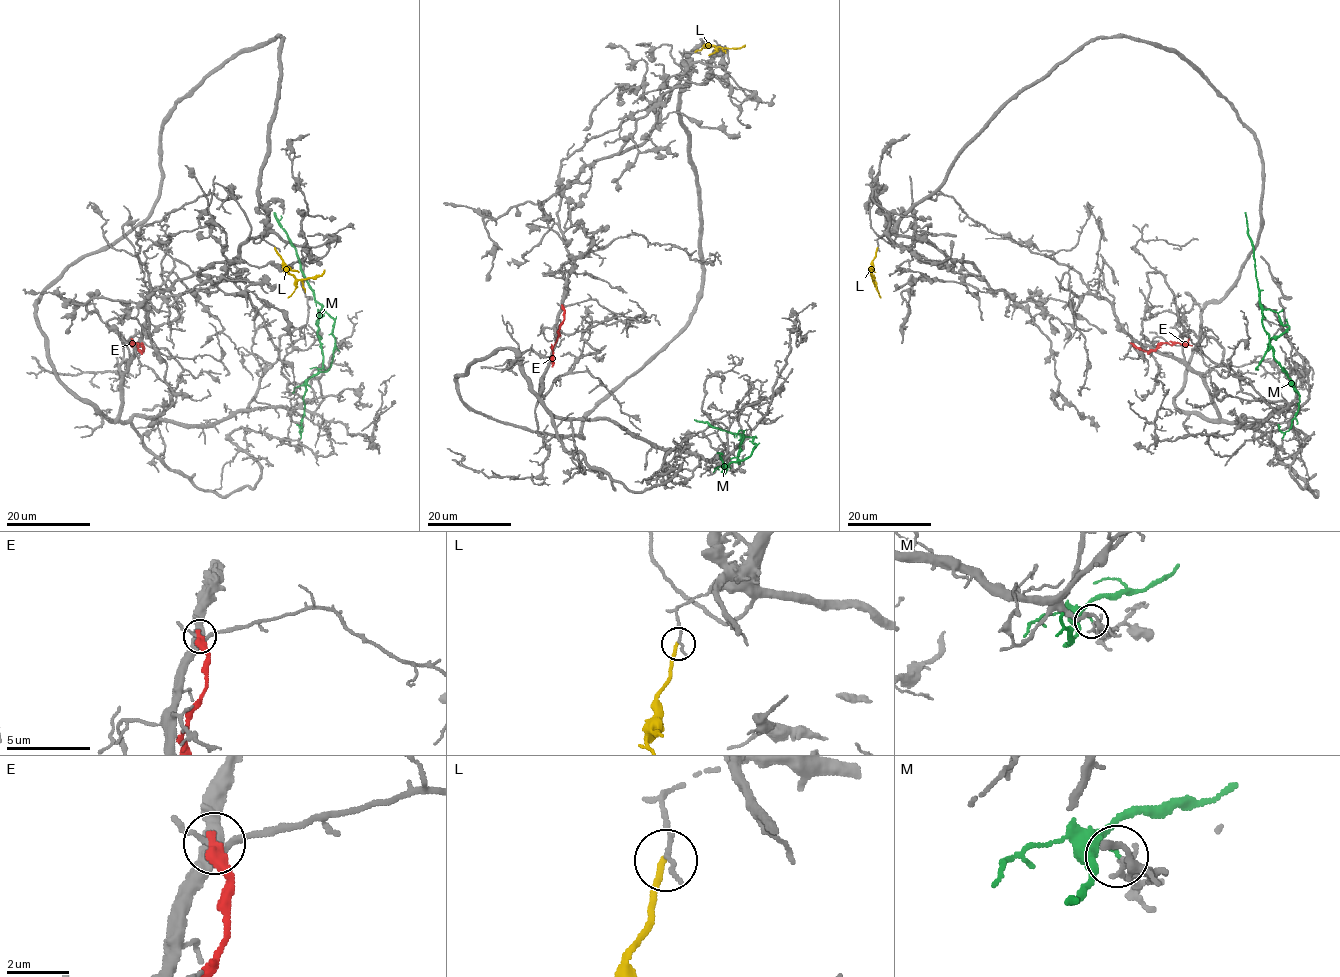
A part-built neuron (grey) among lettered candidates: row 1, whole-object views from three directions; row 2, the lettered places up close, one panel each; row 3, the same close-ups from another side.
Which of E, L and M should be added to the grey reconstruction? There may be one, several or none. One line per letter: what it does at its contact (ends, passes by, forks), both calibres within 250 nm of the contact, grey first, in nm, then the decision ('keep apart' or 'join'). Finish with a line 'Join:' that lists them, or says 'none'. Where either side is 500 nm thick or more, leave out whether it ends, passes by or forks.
E: it ends there; 150 nm thick on the grey side, 460 nm on the other; keep apart
L: it ends there; 110 nm thick on the grey side, 190 nm on the other; keep apart
M: it ends there; 160 nm thick on the grey side, 120 nm on the other; keep apart
Join: none

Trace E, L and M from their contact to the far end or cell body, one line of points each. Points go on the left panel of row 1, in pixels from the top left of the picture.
E: (142, 344), (143, 351), (136, 343), (131, 345), (131, 338)
L: (274, 248), (282, 266), (298, 280), (317, 278), (324, 269)
M: (309, 386), (306, 381), (324, 372), (334, 357), (334, 320), (315, 300), (296, 248), (274, 213)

▶ [What to produce]: Copy exactly the lines running from the one that holds "Which of E, L" to the last line of the listing above. Include both of those lines.

▶ [Answer section]:
Which of E, L and M should be added to the grey reconstruction? There may be one, several or none. One line per letter: what it does at its contact (ends, passes by, forks), both calibres within 250 nm of the contact, grey first, in nm, then the decision ('keep apart' or 'join'). Finish with a line 'Join:' that lists them, or says 'none'. Where either side is 500 nm thick or more, leave out whether it ends, passes by or forks.
E: it ends there; 150 nm thick on the grey side, 460 nm on the other; keep apart
L: it ends there; 110 nm thick on the grey side, 190 nm on the other; keep apart
M: it ends there; 160 nm thick on the grey side, 120 nm on the other; keep apart
Join: none

Trace E, L and M from their contact to the far end or cell body, one line of points each. Points go on the left panel of row 1, in pixels from the top left of the picture.
E: (142, 344), (143, 351), (136, 343), (131, 345), (131, 338)
L: (274, 248), (282, 266), (298, 280), (317, 278), (324, 269)
M: (309, 386), (306, 381), (324, 372), (334, 357), (334, 320), (315, 300), (296, 248), (274, 213)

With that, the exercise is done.